___ Reading passage

In our former article on I Peter 1:13 we noticed that the Apostle exhorts the pilgrim strangers unto hoping perfectly for the grace to be brought unto us in the revelation of Jesus Christ, that is, in the day when Christ shall be revealed fully to be the Son of God in power and glory. Then shall the dead be called forth from the grave; they who have done evil shall go forth unto the resurrection of damnation, and they who have believed and hoped in the mercies of God in Christ Jesus shall go forth unto the resurrection of life and immortality. Our bodies shall be mani­festly redeemed from the graves’ corruption, death shall be fully swallowed up of life, and it shall be forever evident that all the labors of God’s people in the midst of this world were indeed not vain in the Lord!

______
___ Records shown

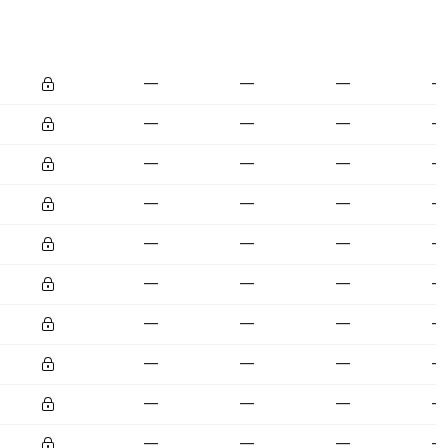
—
—
—
—
—
—
—
—
—
—
—
—
—
—
—
—
—
—
—
—
—
—
—
—
—
—
—
—
—
—
—
—
—
—
—
—
—
—
—
—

______

▶ _Tasks to complete_
1. Rewrite the paragraph of the commentary that begins "In our former article" in a shorter form, keeping its main facts.
2. Write out the passage of the commentary from the words "In our former" up to and including the words "in the Lord!".
The data is material separate from the commentary.

▶ _Per-task answers_
1. The earlier article on I Peter 1:13 noted that the Apostle urges the pilgrim strangers to hope perfectly for the grace to be brought at the revelation of Jesus Christ, when Christ will be fully revealed as the Son of God in power and glory. Then the dead will be called from the grave. Those who have done evil will go to the resurrection of damnation. Those who have believed and hoped in God's mercies in Christ Jesus will go to the resurrection of life and immortality. Their bodies will be redeemed from the corruption of the grave, and death will be swallowed up of life. It will then be evident forever that the labors of God's people in this world were not vain in the Lord.

2.
In our former article on I Peter 1:13 we noticed that the Apostle exhorts the pilgrim strangers unto hoping perfectly for the grace to be brought unto us in the revelation of Jesus Christ, that is, in the day when Christ shall be revealed fully to be the Son of God in power and glory. Then shall the dead be called forth from the grave; they who have done evil shall go forth unto the resurrection of damnation, and they who have believed and hoped in the mercies of God in Christ Jesus shall go forth unto the resurrection of life and immortality. Our bodies shall be mani­festly redeemed from the graves’ corruption, death shall be fully swallowed up of life, and it shall be forever evident that all the labors of God’s people in the midst of this world were indeed not vain in the Lord!